In its heyday, a total of nine hundred Mega Man titles were released every quarter. And almost all of them had the same problem: You had to do stuff. Yes, like most videogames, the Mega Man series is cursed with player input. You press jump, he jumps, You press shoot, he shoots. You have to do everything, and it's exhausting. After a quarter-century of gaming, I'm over it. That's why Mega Man Battle Chip Challenge is such a breath of fresh air.
The Battle Network series (to which Battle Chip Challenge belongs) was praised for its innovative action-strategy combat system. You picked a loadout from your "deck" of battle chips, then used them in real time against enemy viruses.
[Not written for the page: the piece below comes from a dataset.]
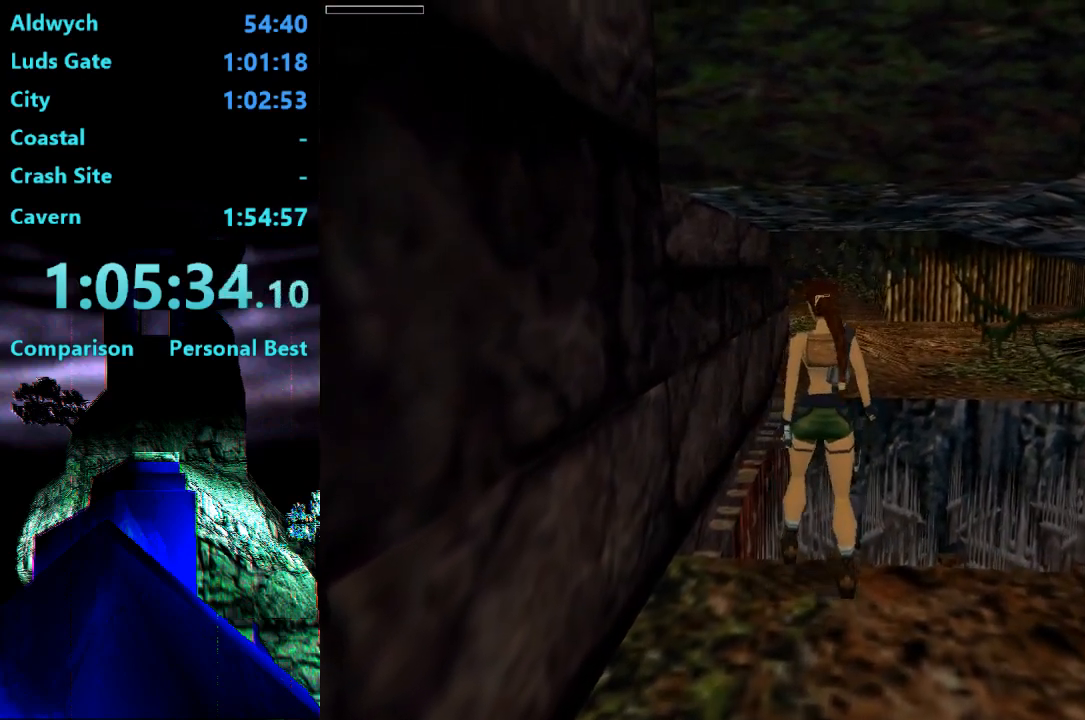
{"buttons": [], "right_stick": "center", "events": [[50, "DPAD_LEFT", "down"], [483, "DPAD_LEFT", "up"]]}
It was clever, sure, but required split-second timing, adept dodging, and clever planning. As I've already established, this is a complete arseache.
In Battle Chip Challenge, you don't have to do anything. It's incredible. Okay, you pick out a loadout a la Battle Network, but that's it. You slot your chips into your loadout, then watch a battle play out. You don't even choose your moves. It's totally random, and therefore effortless. All you need to do is press A to skip through the dialogue and battle commentary. Then you find out you can just press B to switch on "auto text skip" and things get efficient-er still. Start battle, press B. Watch battle. You don't even have to watch it. You can press B, go and boil up some ramen, come back and see if you won. You could even make sport of it. Put money on it, with friends. Though that would, of course, be illegal, so definitely don't.
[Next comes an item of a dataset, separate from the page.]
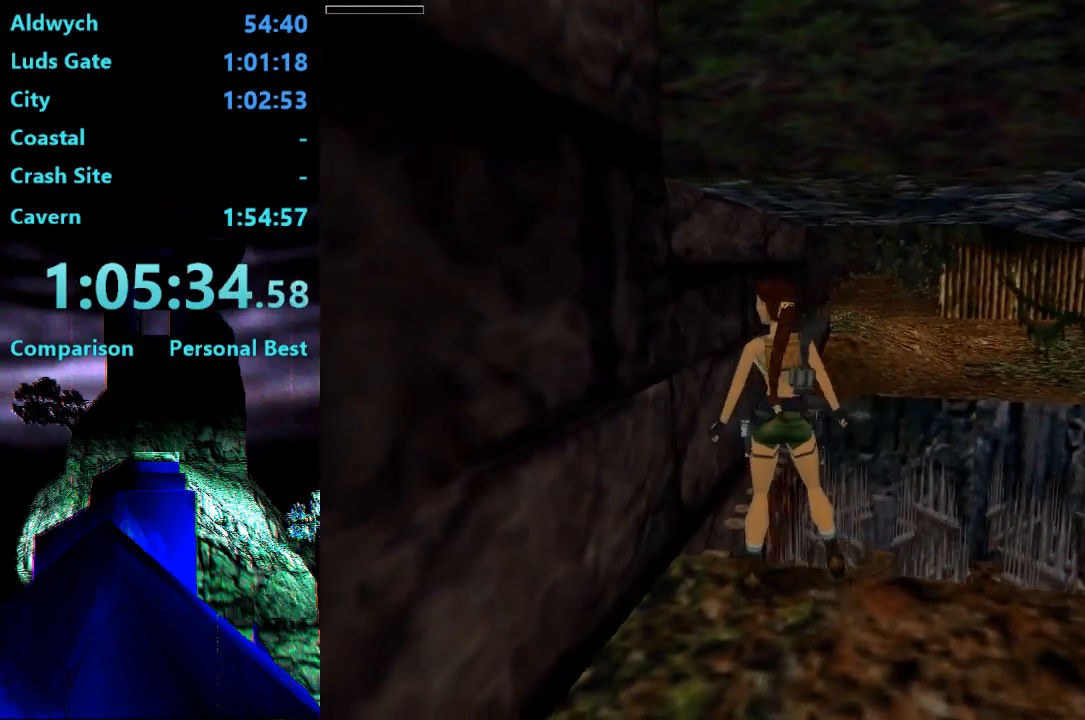
{"buttons": ["DPAD_DOWN"], "right_stick": "center", "events": [[417, "DPAD_DOWN", "down"]]}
Purists will insist that your actions prior to battle have some measure of effect on its outcome, but I think that's bollocks. I've lost a battle, retried without making a single change to my loadout, and won easily. It's completely and totally random. It's absolutely wonderful. All the stress that comes from burdening the player with responsibility — gone. You may as well not even be there. It gives me the impression that when I'm away from the game it is simply playing itself, elsewhere.
And that's the ideal for me. I'm a grown man and extremely busy. I don't have time for video games. I need a title that requires neither my input nor my proximity. Mega Man Battle Chip Challenge is that title. I can’t wait to not play it again!